Elliott will also lead a new professional development co-learning initiative that fosters academic-community partnerships with Population Health Exchange and three state partners (Massachusetts, New Hampshire, and Tennessee) to disseminate online MCH modules for both students and practitioners.
A distinctive flagship program of the MCH CoE is its Diversity Scholars Leadership Program (DSLP). Founded 10 years ago by then-faculty member Joanna Rorie, the DSLP supports a cohort of four MCH students from under-represented minority communities each year, many of them first-generation students, and all of them committed to growing as leaders in the movement for racial justice in health. Flourishing in a primarily white academic institution presents unique challenges to Black and Brown students, says McCloskey, and the DSLP offers financial, mentoring, and community-building resources to support their experience and professional development at SPH. A cadre of about 15 alums of color who are health leaders in Boston serve as community mentors. Jasmine Abrams, assistant professor of community health sciences, directs the program with McCloskey and serves as faculty mentor. In 2022, the DSLP will extend to a cohort of LGBTQIA students.

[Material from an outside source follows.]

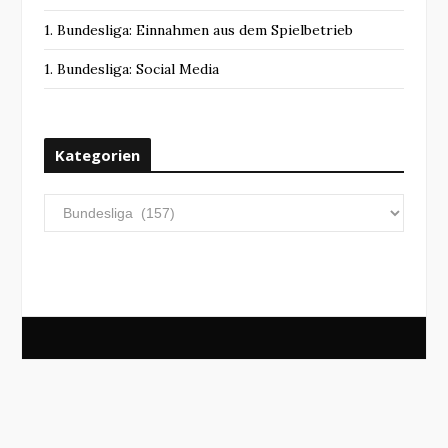
1. Bundesliga: Einnahmen aus dem Spielbetrieb
1. Bundesliga: Social Media
Kategorien
Kategorien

“Programs like the DSLP offer an opportunity to acknowledge and intervene on systemic, institutional, interpersonal, and individual-level factors that impact matriculation and postgraduate success among underrepresented minority students,” says Abrams. “This type of program provides critical tangible and intangible support for students who will undoubtedly contribute to a better public health workforce.”

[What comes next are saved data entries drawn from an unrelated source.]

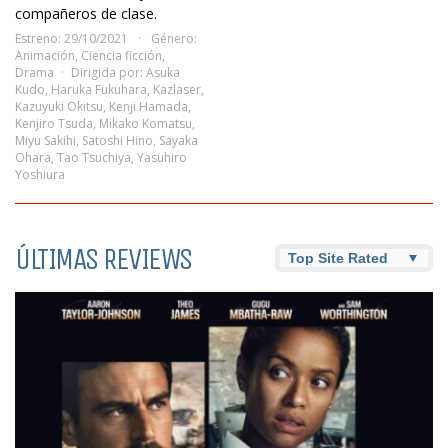
compañeros de clase.
Estreno: 29/10/2021
Género:
Animación
,
Ciencia ficción
,
Drama
Dirigida por:
Asuka
Kudo
,
Haruka Fukuhara
,
Kazlaser
,
Kazuyuki Okitsu
,
Kenji Hamada
,
Kenjiro Tsuda
,
Mikako Komatsu
,
Miyu Sakihi
,
Satoshi Hino
,
Sayaka
Ohara
,
Tao Tsuchiya
,
Yasuhiro
Yoshiura
ÚLTIMAS REVIEWS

She says she enjoys building community among the students, who appreciate being able to come together in a safe space to discuss joys and common challenges, and collectively brainstorm solutions for overcoming challenges.
“I would be remiss if I neglected to mention how much good it does for me to build and be part of this community alongside them,” says Abrams. “As a professor, students are my academic life blood—seeing them work through difficulties, learn, and thrive, gives me life, and it motivates me to do and be better.”
Further expanding its reach, the CoE will launch a new Interprofessional Education Initiative, partnering with the Schools of Law, Social Work, Medicine, Dental Medicine, and Wheelock to create field opportunities that engage student on inter-professional research and practice teams. The center will also launch a university-wide Life Course Research Network to facilitate exchanges and collaborations on MCH-related research that shares a common aim of applying the life course perspective to to advance racial and social justice across generations and individual life spans.
The MCH Epidemiology Doctoral Training Award will provide financial support to one DrPH or epidemiology PhD student each year through a predoctoral fellowship for which they will conduct a local or state analysis on a public health topic for their dissertation. Elliott and Martha Werler, chair and professor of epidemiology, serve as co-principal investigators of this award to support fellows’ projects.
“We are looking forward to collaborating and supporting students in both programs to help them do the dissertations that they want to do, so that we have a really well-trained maternal and child health workforce,” says Elliott.